Make an exact copy of all the data, pictures excluded.

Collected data
---

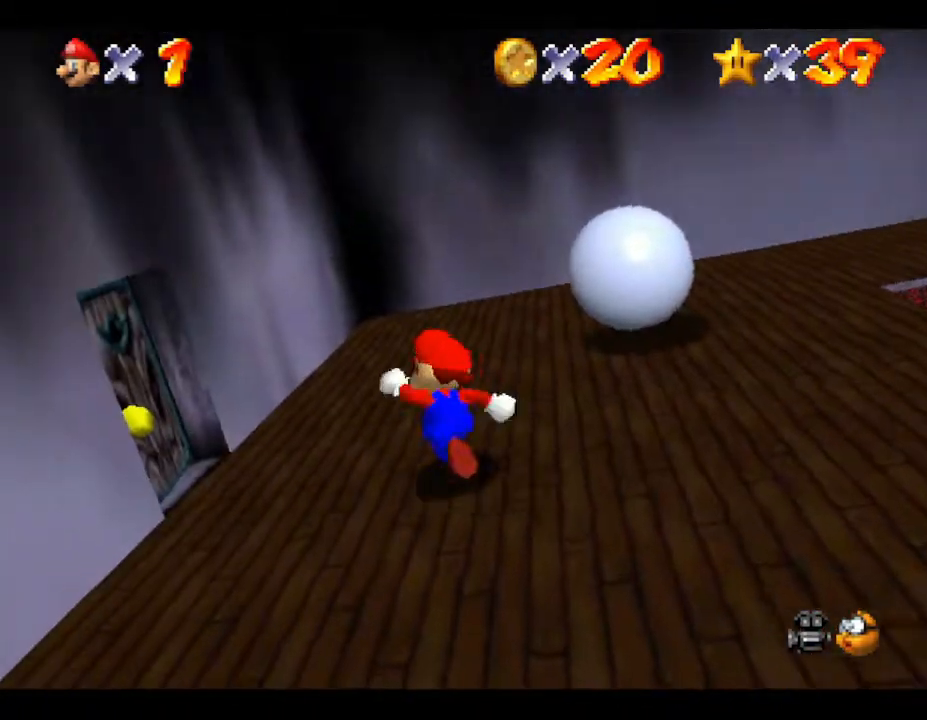
{"buttons": [], "left_stick": "down-right", "events": [[50, "left_stick", "down-right"]]}
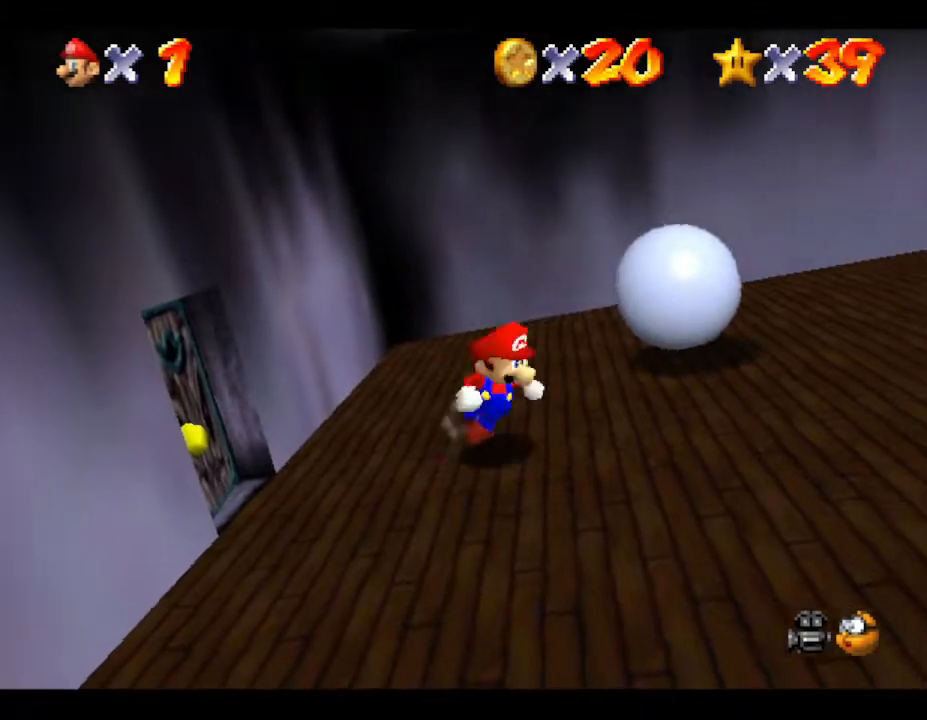
{"buttons": [], "left_stick": "center", "events": [[117, "left_stick", "center"]]}
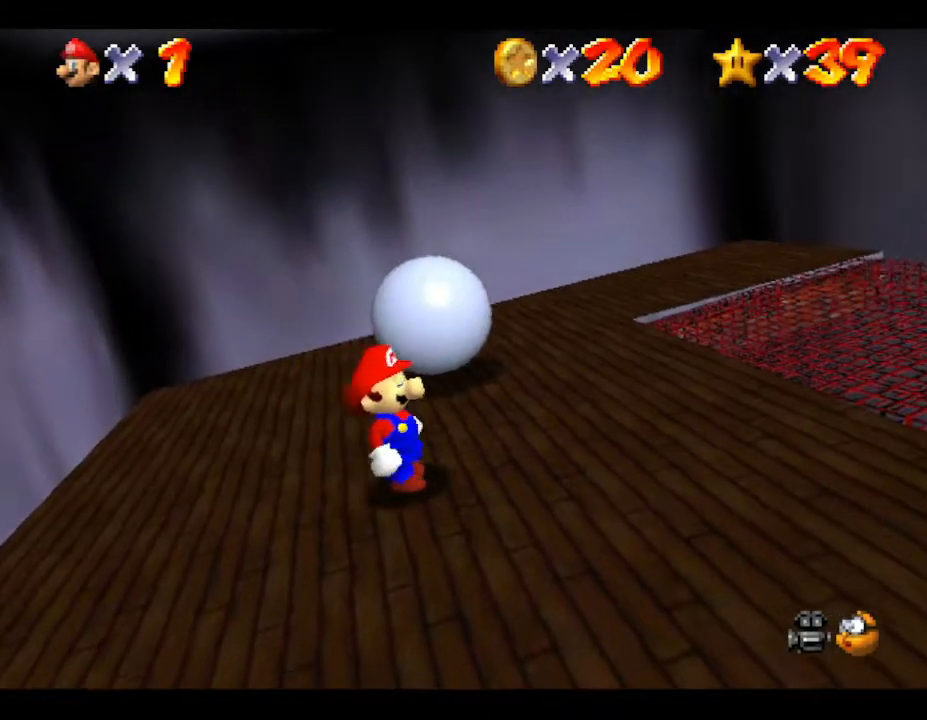
{"buttons": [], "left_stick": "center", "events": [[200, "left_stick", "up"], [283, "left_stick", "center"]]}
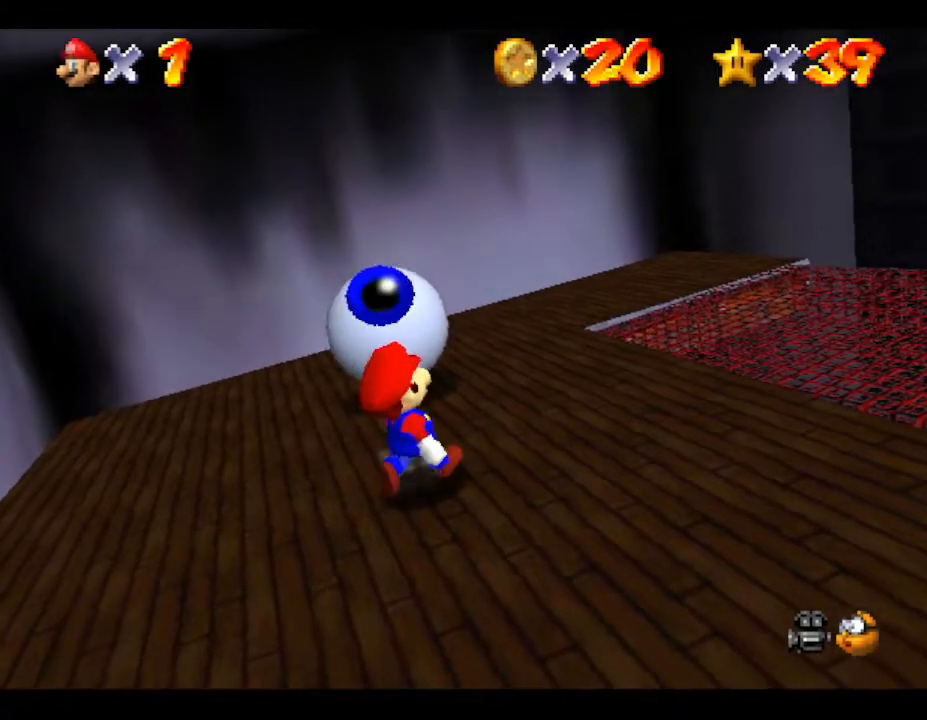
{"buttons": [], "left_stick": "center", "events": []}
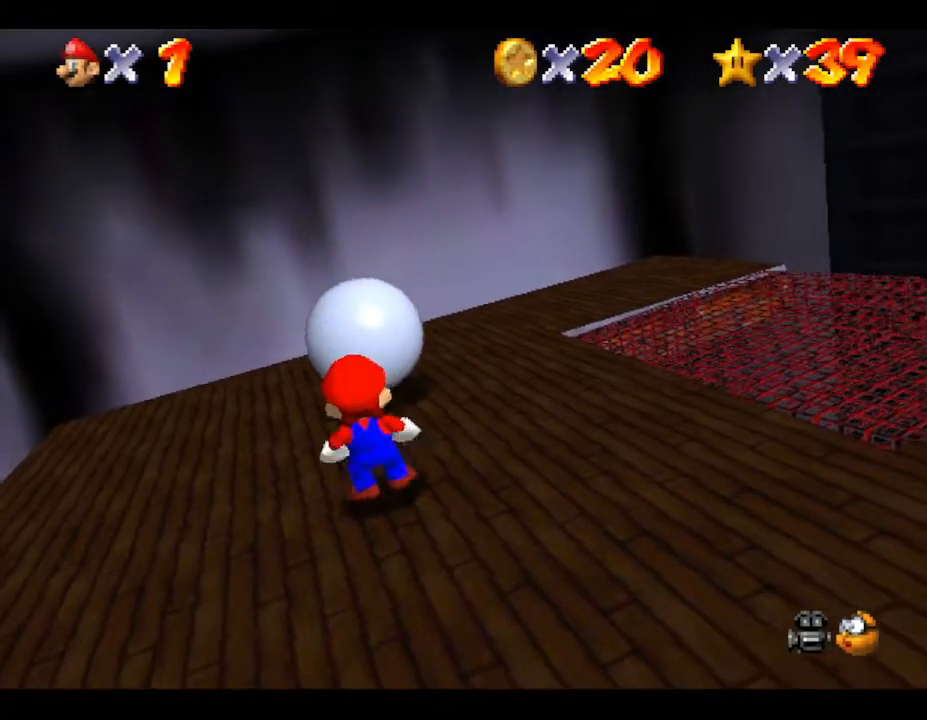
{"buttons": [], "left_stick": "up", "events": [[483, "left_stick", "up"]]}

---

▶ **ANSWER BOX**:
{"buttons": [], "left_stick": "down-right", "events": [[50, "left_stick", "down-right"]]}
{"buttons": [], "left_stick": "center", "events": [[117, "left_stick", "center"]]}
{"buttons": [], "left_stick": "center", "events": [[200, "left_stick", "up"], [283, "left_stick", "center"]]}
{"buttons": [], "left_stick": "center", "events": []}
{"buttons": [], "left_stick": "up", "events": [[483, "left_stick", "up"]]}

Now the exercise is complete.